Envisioning Student Performance

Envisioning Student Performance

Measured Progress is an industry leader in the development of customized, K-12 student assessments for schools, districts, and states. They approached us with an interest in developing a proof of concept to explore the potential for data visualization and interactive reporting on the iPad. This is the story of our collaborative process, and how we developed the initial concept for an iPad application that emphasizes design as a differentiator—with an innovative approach to the presentation of assessment data in an engaging and informative interactive report.

Can this be done?

At Measured Progress, this question drives the proof of concept initiative. They provided the following guidelines which further differentiate Proof of Concept activities from Prototypes and Product development:

  • A Proof of Concept is used to validate technical feasibility for a limited set of functionalities.
  • It identifies potential pitfalls, particularly in the areas of business processes and undefined dependencies.
  • It is solely used for early determination of feasibility in terms of prospective scope and effort estimates, as well as perceived business value.

Their goals for the project included; motivating discussion between executives and key stakeholders about emerging technologies, discovery in the iPad development process with an introduction to the iOS Enterprise Developer Program, and preliminary exploration of new report designs that present and explain assessment results with exceptional information design and intuitive user interactions.

The short answer: yes, this can be done. We delivered proof, the concept is valid.

Take a look at these reports.

Measured Progress produces a spectacular inventory of reports for a diverse group of customers. When they shared a glimpse of the candidate reports for our project, we knew it would be important to establish the story and sequence in our proof of concept as quickly as possible. We worked with our key stakeholders to narrow the field and identify a priority collection of reports which would serve as the focus for discovery.

We evaluated the prioritized report collection with consideration for expected usage, audience characteristics, privacy aspects, and availability of sample data. In conclusion, we identified the School Results report for the New England Common Assessment Program as an excellent candidate for proof of concept design and development. With confirmation from the client, this report became the starting point from which we would define the shape, size, and direction of project path.

This is where we’re going.

We summarized additional objectives and project boundaries as follows:

  • The goal of the Proof of Concept is to model an iPad reporting solution that provides an engaging user experience and demonstrates the potential for explaining assessment data and enabling a comprehensive understanding of test results through exceptional information design and intuitive application performance.
  • The iPad POC will display the same types of data which are currently delivered by Measured Progress via print and online reporting solutions.
  • POC information and report data will be entirely simulated. The data will be realistic but not real.
  • External context (login functionality and navigation to or from the report) will not be represented in the POC experience.

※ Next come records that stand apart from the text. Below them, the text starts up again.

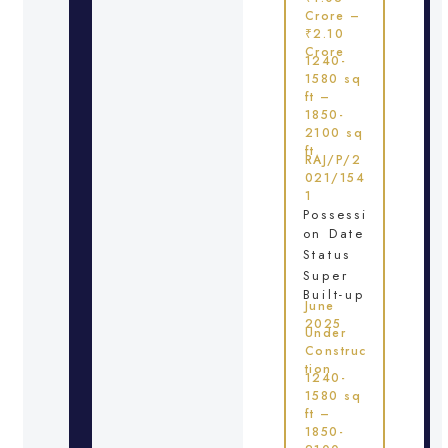
Crore –
₹2.10
Crore
1240-
1580 sq
ft –
1850-
2100 sq
ft
RAJ/P/2
021/154
1
Possessi
on Date
Status
Super
Built-up
June
2025
Under
Construc
tion
1240-
1580 sq
ft –
1850-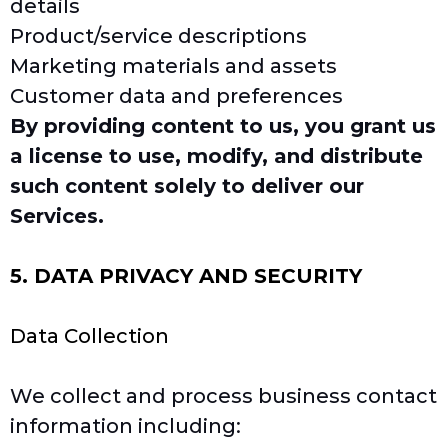
details
Product/service descriptions
Marketing materials and assets
Customer data and preferences
By providing content to us, you grant us
a license to use, modify, and distribute
such content solely to deliver our
Services.
5. DATA PRIVACY AND SECURITY
Data Collection
We collect and process business contact
information including: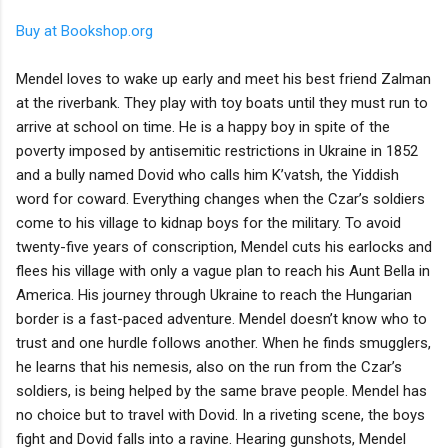
Buy at Bookshop.org
Mendel loves to wake up early and meet his best friend Zalman
at the riverbank. They play with toy boats until they must run to
arrive at school on time. He is a happy boy in spite of the
poverty imposed by antisemitic restrictions in Ukraine in 1852
and a bully named Dovid who calls him K’vatsh, the Yiddish
word for coward. Everything changes when the Czar’s soldiers
come to his village to kidnap boys for the military. To avoid
twenty-five years of conscription, Mendel cuts his earlocks and
flees his village with only a vague plan to reach his Aunt Bella in
America. His journey through Ukraine to reach the Hungarian
border is a fast-paced adventure. Mendel doesn’t know who to
trust and one hurdle follows another. When he finds smugglers,
he learns that his nemesis, also on the run from the Czar’s
soldiers, is being helped by the same brave people. Mendel has
no choice but to travel with Dovid. In a riveting scene, the boys
fight and Dovid falls into a ravine. Hearing gunshots, Mendel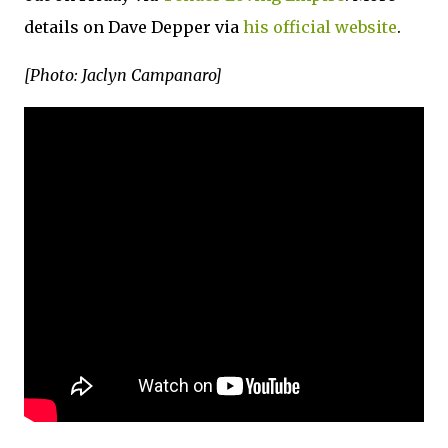
details on Dave Depper via
his official website
.
[Photo: Jaclyn Campanaro]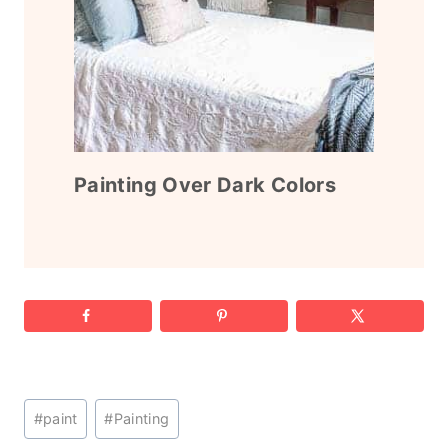
Painting Over Dark Colors
Post
#
paint
#
Painting
Tags: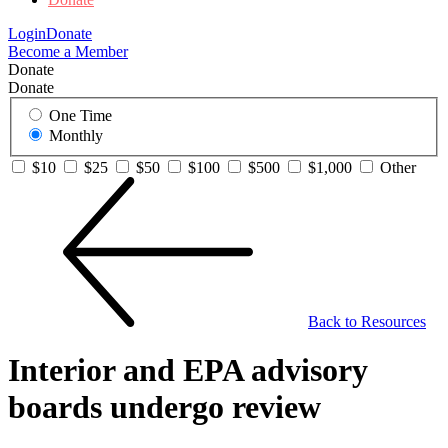
Login
Donate
Become a Member
Donate
Donate
One Time
Monthly
$10
$25
$50
$100
$500
$1,000
Other
Back to Resources
Interior and EPA advisory
boards undergo review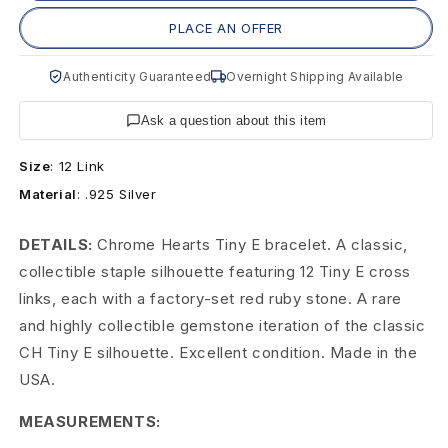
H
PLACE AN OFFER
e
Authenticity Guaranteed
Overnight Shipping Available
a
r
Ask a question about this item
t
Size
:
12 Link
Material
:
.925 Silver
s
T
DETAILS:
Chrome Hearts Tiny E bracelet. A classic,
collectible staple silhouette featuring 12 Tiny E cross
i
links, each with a factory-set red ruby stone. A rare
n
and highly collectible gemstone iteration of the classic
CH Tiny E silhouette. Excellent condition. Made in the
y
USA.
E
MEASUREMENTS:
B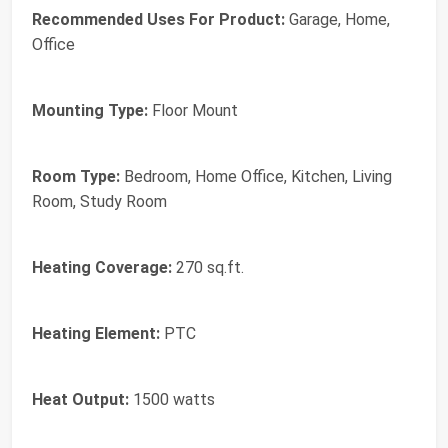
Recommended Uses For Product:
Garage, Home,
Office
Mounting Type:
Floor Mount
Room Type:
Bedroom, Home Office, Kitchen, Living
Room, Study Room
Heating Coverage:
270 sq.ft.
Heating Element:
PTC
Heat Output:
1500 watts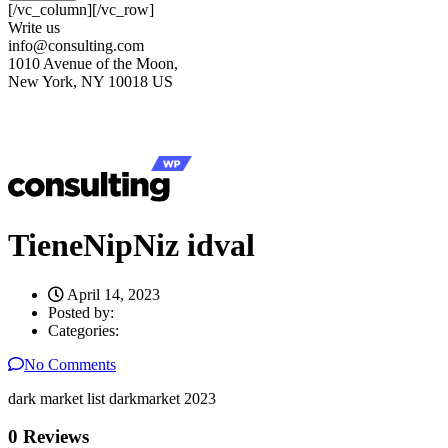
[/vc_column][/vc_row]
Write us
info@consulting.com
1010 Avenue of the Moon,
New York, NY 10018 US
TieneNipNiz idval
April 14, 2023
Posted by:
Categories:
No Comments
dark market list darkmarket 2023
0 Reviews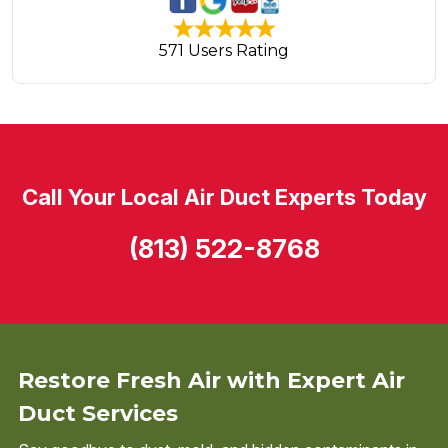
571 Users Rating
Call Your Local Air Duct Experts Today
(813) 522-8768
Restore Fresh Air with Expert Air
Duct Services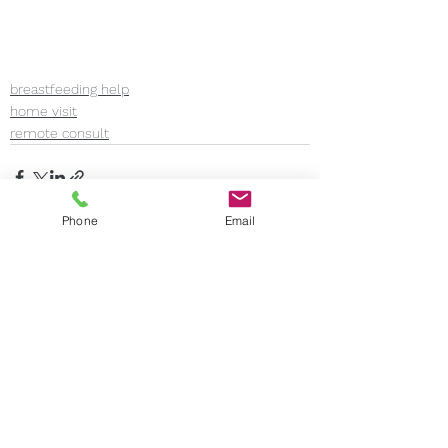
breastfeeding help
home visit
remote consult
Phone
Email
See All
Recent Posts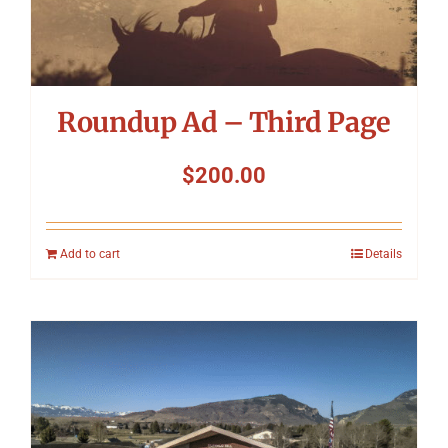
Roundup Ad – Third Page
$
200.00
Add to cart
Details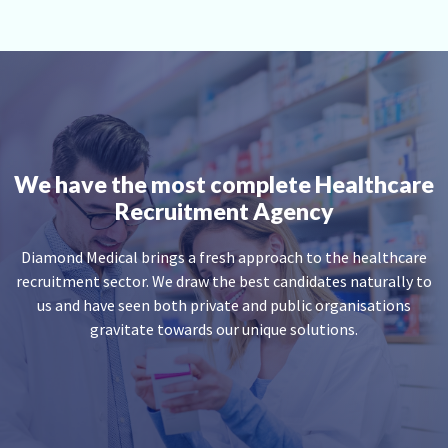
We have the most complete Healthcare
Recruitment Agency
Diamond Medical brings a fresh approach to the healthcare
recruitment sector. We draw the best candidates naturally to
us and have seen both private and public organisations
gravitate towards our unique solutions.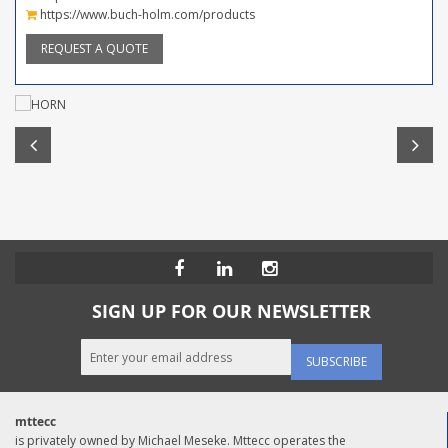
https://www.buch-holm.com/products
REQUEST A QUOTE
SIGN UP FOR OUR NEWSLETTER
SUBSCRIBE
mttecc
is privately owned by Michael Meseke. Mttecc operates the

This is how we’ll get there.

In preparation for POC design, we identified a list of user goals to correspond with primary objectives and representative data in the target report.

From the list of goals, we described a series of specific tasks that the user would likely engage through interactive discovery in the simulated report environment.

Finally, we organized the tasks to define three unique paths—each path sharing a common point of origin. Taken together, these paths represent the end-to-end user experience for POC delivery.

We have a few ideas.

We initiated the design process with a collection of conceptual sketches. At this stage, our goal is to engage the client with discussion about high level concepts; demonstrating the potential for creative discovery with a fresh new approach to data visualization and report interaction. We used the sketch collection to elicit initial feedback and identify specific concepts for further elaboration in the ensuing wireframe design phase.

Framing the design discussion.

Based on client feedback and response to the conceptual sketches, we presented an initial series of design wireframes showing iPad interactions in context with the target report data. These comps were not intended to define final visual quality. Rather, they helped to clarify the sketch concepts, confirm initial client response, and initiate further discussion regarding visualization controls and an introduction to graphic style.

Take another look at these reports.

As the wireframe design process evolved, we validated user objectives and report data with our preliminary graphing and visualization strategies to ensure that the design plan would succeed. Working through the wireframing process, we translated target report data to a series of iPad interactions. Given the fact that our POC application would follow a series of linear paths, we knew it would be important to represent each step in the scripted plan.

The wireframes were revised with an emphasis on data visualization, contextual explanation, and user interaction. With design revisions completed and approval confirmed, the final wireframe collection was assembled for handoff to the application development team. We were ready to produce the final proof of concept.

We build the product.

In the transition to iOS development we worked iteratively, prioritizing complex interactions and fine tuning the user interface in preparation for the interactive build. We met with Measured Progress to provide a static demo of the reporting application on the iPad. We listened carefully as our client stepped through the demo and shared their impressions. They confirmed our final presentation and we discussed the potential for evolving the POC in a subsequent enhancement phase.

Our path to conclusion was clear, we would proceed with final development for phase 1. The application was deployed through the client’s enterprise license and evaluated in production before it was distributed to the larger audience of key stakeholders and executives.

With the first release successfully deployed, we returned to the enhancements discussion and started the discovery process for the second phase of the project, where the proof of concept would evolve with additional emphasis on item investigation and an integrated presentation of the Technical Report.